News
This Guy Would Be A Terrible VP For Trump
Donald Trump has a lot options when it comes to running mates, and one of them just confirmed that he is open to the job. In an interview with the Daily Caller, Alabama Sen. Pete Sessions said that he “would consider” being the number two on Trump’s ticket if he “could help [Trump] in some way.” But this is an awful idea, because if Sessions is Trump’s vice presidential pick, it will be extremely difficult for the GOP to expand its support to the demographics it needs to reach in November.
“If I could help him in some way — and he were to ask me — I would consider it like any other citizen should,” Sessions said. “Can I help? Can I help the country do better if I accepted or not?”
It does make a degree of sense that Trump would pick Sessions. He’s a staunch conservative, which could reassure reluctant Republicans who see Trump as ideologically wishy-washy. He’s also a staunch anti-immigration hardliner, which is on-brand for Trump. In that sense, putting Sessions on the ticket could fix one of Trump’s weaknesses without contradicting or diminishing the main thrust of his candidacy.
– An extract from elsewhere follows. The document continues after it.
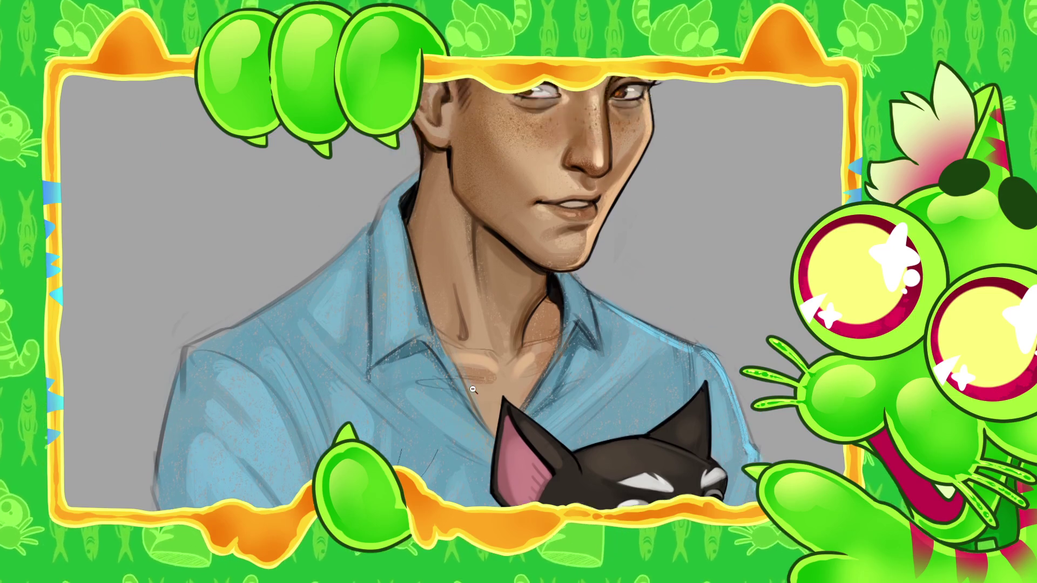
{"action": "scroll", "coordinate": [489, 280], "scroll_direction": "up", "scroll_amount": 3}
But if the GOP truly wants to grow its support and make the party more appealing to non-white voters, nominating Sessions for vice president slot is an absolutely terrible decision.
After losing the 2012 election, the Republican Party concluded in its official autopsy report that the party “must embrace and champion comprehensive immigration reform." Otherwise, it concluded, the GOP's “appeal will continue to shrink to its core constituencies only.” The party also also recognized, more broadly, that “if we want ethnic minority voters to support Republicans, we have to engage them, and show them our sincerity.” The senator from Alabama is not the man for either task.
Sessions made a name for himself prosecuting civil rights leaders in the 1960s. A black attorney who used to work for him said that Sessions called him “boy,” and warned him to “be careful what you say to white folks.” Reportedly, he once referred to a white civil rights leader as “a disgrace to his race” for fighting to expand voting rights to black Americans, and said that the Ku Klux Klan was “OK” — except for the fact that some of them were “pot-smokers.” Oh, and he vehemently opposes comprehensive immigration reform.
Sessions denied making some of those racist comments. And to be sure, it’s not as if Trump himself hasn’t already alienated huge swaths of non-white voters with his own remarks about immigration and minorities. But putting Sessions on the ticket would only solidify the GOP’s terrible standing with non-white voters. The GOP is in a big demographic hole, and if Trump really wants to win this election, he needs to make that hole smaller, not bigger.